While the Colombian government did not elaborate on its reason for expelling Pino, the wording of its announcement suggests that he might have been carrying out clandestine activities in Colombia on behalf of Caracas. Pino said:

If I was a danger to the national security of Colombia, the most obvious thing the Colombian authorities could have done is detain me and show their evidence.

Pino said that he was arrested shortly after leaving a restaurant where he dined “with a friends from a union” and “talked about national and political” matters, but that nothing that he discussed could be construed as “political interference”.

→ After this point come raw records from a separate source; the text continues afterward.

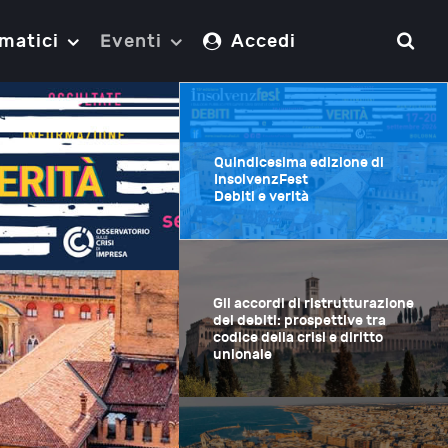
matici
Eventi
Accedi
Quindicesima edizione di
InsolvenzFest
Debiti e verità
Gli accordi di
ristrutturazione dei debiti:
prospettive tra codice della
crisi e diritto unionale
biti:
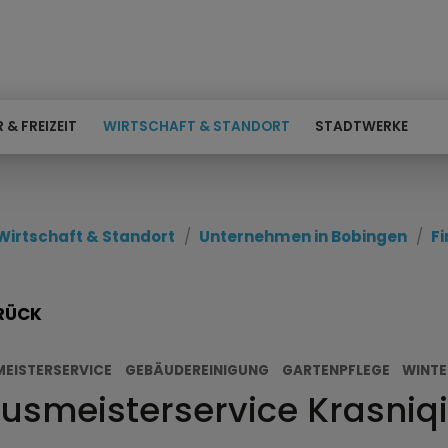
 & FREIZEIT
WIRTSCHAFT & STANDORT
STADTWERKE
Wirtschaft & Standort
Unternehmen in Bobingen
F
RÜCK
EISTERSERVICE
GEBÄUDEREINIGUNG
GARTENPFLEGE
WINTE
usmeisterservice Krasniq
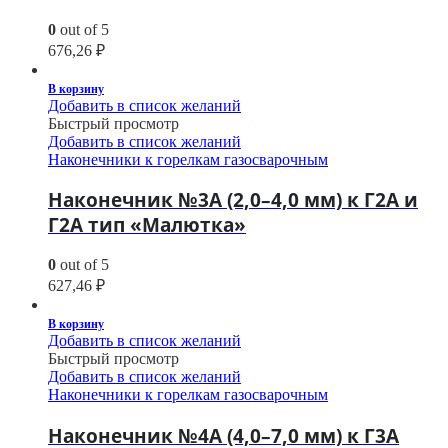
0
out of 5
676,26
₽
В корзину
Добавить в список желаний
Быстрый просмотр
Добавить в список желаний
Наконечники к горелкам газосварочным
Наконечник №3А (2,0–4,0 мм) к Г2А и
Г2А тип «Малютка»
0
out of 5
627,46
₽
В корзину
Добавить в список желаний
Быстрый просмотр
Добавить в список желаний
Наконечники к горелкам газосварочным
Наконечник №4А (4,0–7,0 мм) к Г3А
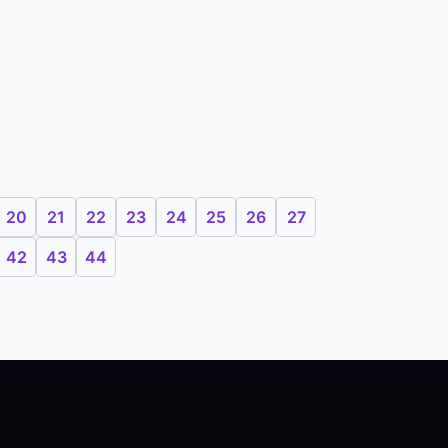
20
21
22
23
24
25
26
27
42
43
44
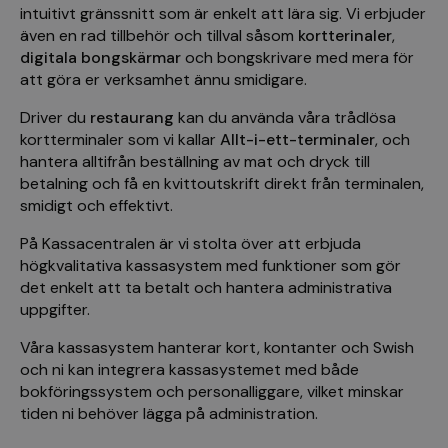
intuitivt gränssnitt som är enkelt att lära sig. Vi erbjuder
även en rad tillbehör och tillval såsom
kortterinaler
,
digitala bongskärmar
och bongskrivare med mera för
att göra er verksamhet ännu smidigare.
Driver du
restaurang
kan du använda våra trådlösa
kortterminaler som vi kallar
Allt-i-ett-terminaler
, och
hantera alltifrån beställning av mat och dryck till
betalning och få en kvittoutskrift direkt från terminalen,
smidigt och effektivt.
På Kassacentralen är vi stolta över att erbjuda
högkvalitativa kassasystem med funktioner som gör
det enkelt att ta betalt och hantera administrativa
uppgifter.
Våra kassasystem hanterar kort, kontanter och Swish
och ni kan integrera kassasystemet med både
bokföringssystem och personalliggare, vilket minskar
tiden ni behöver lägga på administration.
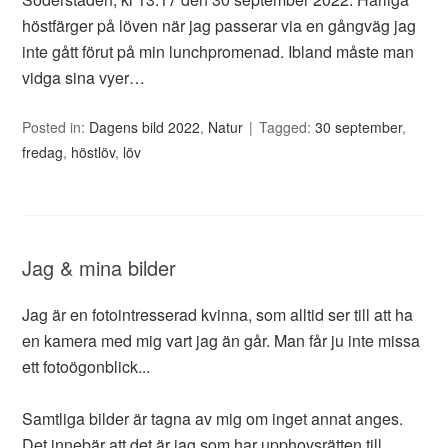
höstfärger på löven när jag passerar via en gångväg jag
inte gått förut på min lunchpromenad. Ibland måste man
vidga sina vyer…
Posted in:
Dagens bild 2022
,
Natur
Tagged:
30 september
,
fredag
,
höstlöv
,
löv
Jag & mina bilder
Jag är en fotointresserad kvinna, som alltid ser till att ha
en kamera med mig vart jag än går. Man får ju inte missa
ett fotoögonblick...
Samtliga bilder är tagna av mig om inget annat anges.
Det innebär att det är jag som har upphovsrätten till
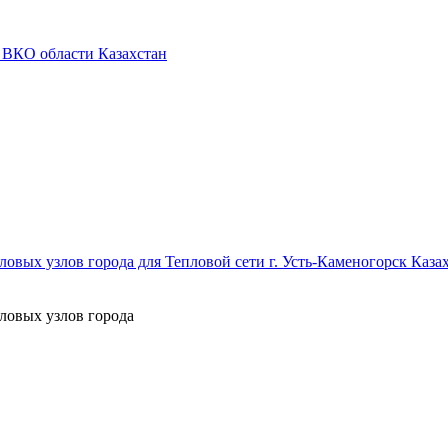
 ВКО области Казахстан
овых узлов города для Тепловой сети г. Усть-Каменогорск Каза
ловых узлов города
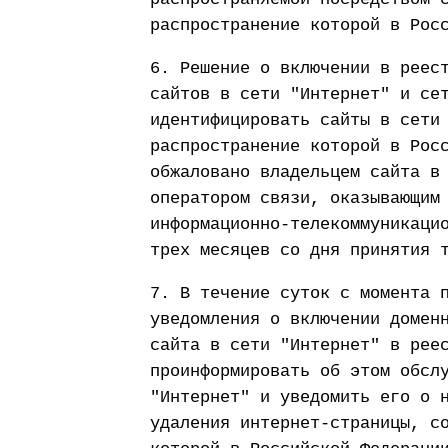
распространение которой в Рос
6. Решение о включении в реес
сайтов в сети "Интернет" и се
идентифицировать сайты в сети
распространение которой в Рос
обжаловано владельцем сайта в
оператором связи, оказывающим
информационно-телекоммуникаци
трех месяцев со дня принятия 
7. В течение суток с момента 
уведомления о включении домен
сайта в сети "Интернет" в рее
проинформировать об этом обсл
"Интернет" и уведомить его о 
удаления интернет-страницы, с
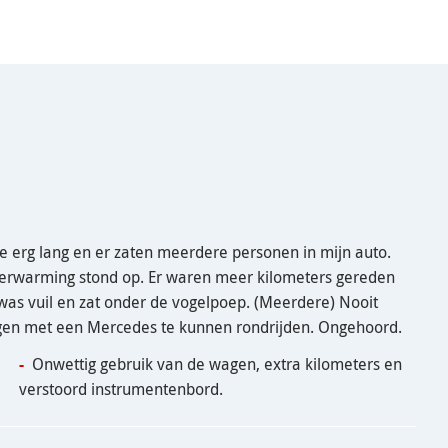
 erg lang en er zaten meerdere personen in mijn auto.
erwarming stond op. Er waren meer kilometers gereden
as vuil en zat onder de vogelpoep. (Meerdere) Nooit
agen met een Mercedes te kunnen rondrijden. Ongehoord.
Onwettig gebruik van de wagen, extra kilometers en
verstoord instrumentenbord.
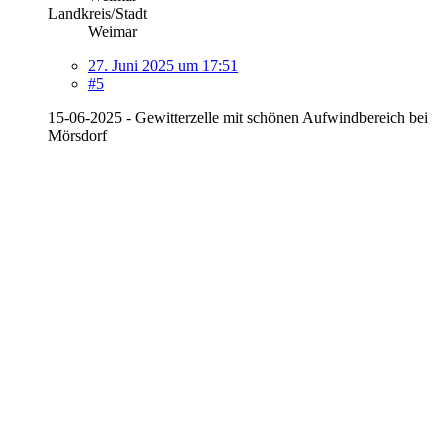
Landkreis/Stadt
Weimar
27. Juni 2025 um 17:51
#5
15-06-2025 - Gewitterzelle mit schönen Aufwindbereich bei
Mörsdorf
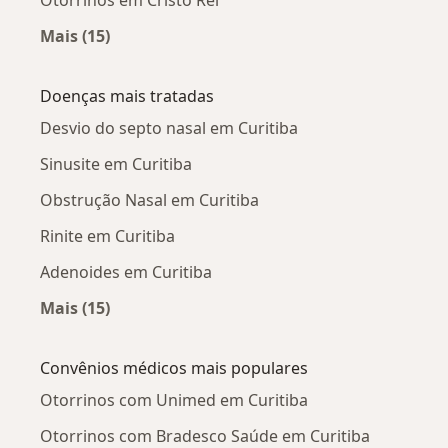
Mais (15)
Mais na categoria: Otorrinos próximos
Doenças mais tratadas
Desvio do septo nasal em Curitiba
Sinusite em Curitiba
Obstrução Nasal em Curitiba
Rinite em Curitiba
Adenoides em Curitiba
Mais (15)
Mais na categoria: Doenças mais tratadas
Convênios médicos mais populares
Otorrinos com Unimed em Curitiba
Otorrinos com Bradesco Saúde em Curitiba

Pino was expelled from Colombia yesterday after being detained in Bogota on Wednesday. He had been living in Colombia for 18 years.

Rodriguez Tells Governors to “Get Creative”

Vice president Delcy Rodriguez spoke today during a televised government meeting on the financial challenges affecting governorships across the country, given the collapse of the Venezuelan economy.

During the meeting, Rodriguez said that governorships were feeling the effects of “an authentic economic blockade”, and called on governors to “activate an anti-blockade system”. Rodriguez did not explain what she meant.

Rodriguez also said that governors should “get creative to defeat the economic sabotage” that she claims is impacting the country.

While the Maduro regime has long blamed the country’s economic woes on a nebulous set of attacks it calls “the economic war”, the country’s collapse was in fact precipitated by nearly two decades of poor policy, including the imposition of strict currency exchange control in 2003.